Troubleshooting: come up with a quick, standard series of tests that you can run to immediately try and isolate where the problem might be, and publish it to your users.
Some example tests:
These kinds of simple diagnostics can often point you very quickly in the right direction. Finally, if you can, always get a source IP, a destination IP, and a destination port. Try and educate your users; ambigious complaints like 'the network is slow' can't be easily diagnosed.
Try MRTG and/or ntop.
I have been using smoothwall at home with great success, it does a great job monitoring traffic and a ton more.
It comes in a corporate edition as well that does some more fancy stuff.
I was trying to figure out why I kept on running out of bandwidth (in Australia we have limits) turns out it was my fault :)
I'm working at an organization that has a small to medium sized network (~500 users) and about a dozen /24 subnets (and a handful of smaller ones behind NAT). We use a variety monitoring software that allows us to keep tabs on remote parts of the network and respond to problems proactively.
Check out the products from VSS Monitoring. They have several different in-line fail safe products for monitoring network traffic remotely. Once you have them peered into your network(s) and on the backbone, it is as good as being there.
If you have a router capable of reporting netflows, look into a netflow handler. Where MRTG will provide link utilization, netflows report IP and protocol usage flowing through the router. So, instead of "Suzy in accounting it using a lot of traffic" or "The port the WAP is on has high utilization", you could see "Suzy in accounting is 10% LAN traffic, 40% streaming media, and 50% internet HTTP traffic.
Unfortunately I don't have a recommendation for a free flow aggregator. After a net monitoring company tried to sell my company a solution and I determined that their whole product was based on netflows, I made a note to research them. Before I got around to it we bought another NOC solution that also included a flow aggregator.
I've been using Wireshark for years. Love it.
First of all, are they users complaining about your local network ?
The fileserver is slow!
The fileserver is slow!
or are they complaining about remote websites ?

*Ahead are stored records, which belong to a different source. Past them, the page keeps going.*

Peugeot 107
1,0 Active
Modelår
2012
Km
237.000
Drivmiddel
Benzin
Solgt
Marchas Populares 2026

Facebook is slow! I can't do my work!
Facebook is slow! I can't do my work!
If it's the former, then I would start with the fileserver in question and work backwards. First of all check the fileserver, is it's utilization out of the ordinary ? Check the interface that user traffic flows over. Is it pegged ? Is auto negotiation enabled ? Is it enabled on both ends ...
If everything looks ok there and the server is not under any undue load, try the routers and switches in the path between the user and the server. Are they overloaded ? auto neg enabled ? check the interface counters for errors.

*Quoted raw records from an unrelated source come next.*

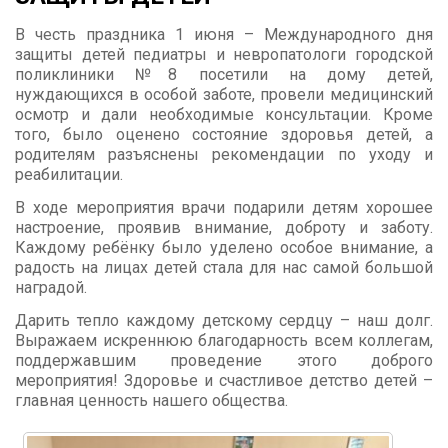
В честь праздника 1 июня – Международного дня
защиты детей педиатры и невропатологи городской
поликлиники №8 посетили на дому детей,
нуждающихся в особой заботе, провели медицинский
осмотр и дали необходимые консультации. Кроме
того, было оценено состояние здоровья детей, а
родителям разъяснены рекомендации по уходу и
реабилитации.
В ходе мероприятия врачи подарили детям хорошее
настроение, проявив внимание, доброту и заботу.
Каждому ребёнку было уделено особое внимание, а
радость на лицах детей стала для нас самой большой
наградой.
Дарить тепло каждому детскому сердцу – наш долг.
Выражаем искреннюю благодарность всем коллегам,
поддержавшим проведение этого доброго
мероприятия! Здоровье и счастливое детство детей –
главная ценность нашего общества.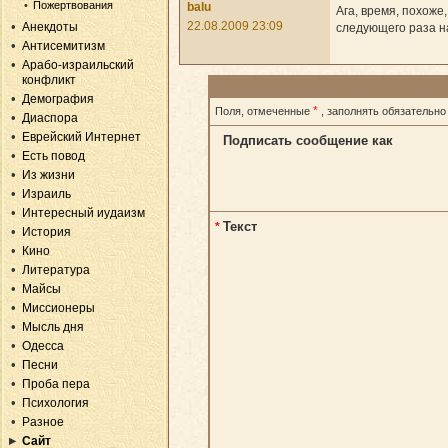
Пожертвования
balu
Ага, время, похоже
22.08.2009 23:09
Анекдоты
следующего раза на
Антисемитизм
Арабо-израильский
конфликт
Демография
*
Поля, отмеченные
, заполнять обязательно
Диаспора
Еврейский Интернет
Подписать сообщение как
Есть повод
Из жизни
Израиль
Интересный иудаизм
Текст
*
История
Кино
Литература
Майсы
Миссионеры
Мысль дня
Одесса
Песни
Проба пера
Психология
Разное
Сайт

If that appears to be nothing wrong, then the problem may be local to the users work station. Is it under undue load ? Are there any hardware errors (disk errors causing blocking while the firmware retries) ? Is their machine low on real memory (firefox paging hard) ?

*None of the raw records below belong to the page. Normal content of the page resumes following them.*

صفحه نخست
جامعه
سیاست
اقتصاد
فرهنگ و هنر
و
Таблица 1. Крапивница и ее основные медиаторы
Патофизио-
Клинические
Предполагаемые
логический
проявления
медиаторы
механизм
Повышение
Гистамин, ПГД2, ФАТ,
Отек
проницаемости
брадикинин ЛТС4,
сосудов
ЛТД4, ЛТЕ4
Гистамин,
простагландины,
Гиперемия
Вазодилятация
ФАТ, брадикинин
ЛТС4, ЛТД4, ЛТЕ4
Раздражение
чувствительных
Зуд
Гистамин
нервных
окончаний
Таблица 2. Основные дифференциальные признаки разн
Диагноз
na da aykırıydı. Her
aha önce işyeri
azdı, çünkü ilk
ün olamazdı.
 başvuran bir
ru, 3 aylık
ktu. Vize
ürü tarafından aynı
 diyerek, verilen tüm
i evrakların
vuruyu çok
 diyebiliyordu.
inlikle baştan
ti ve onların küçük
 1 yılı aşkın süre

This usual solves 99% of the problems.
Depending on the frequency you have to deal with these requests you may prefer to reverse the order of these steps.
Alternatively if it's a problem with a remote site, after debugging your network, and the users workstation try tools like mtr to detect packet loss between you and the remote site. If the problem is not local to your network then your options are probably limited to logging a case with your provider, or waiting till the remote site gets over whatever tizzy it's having.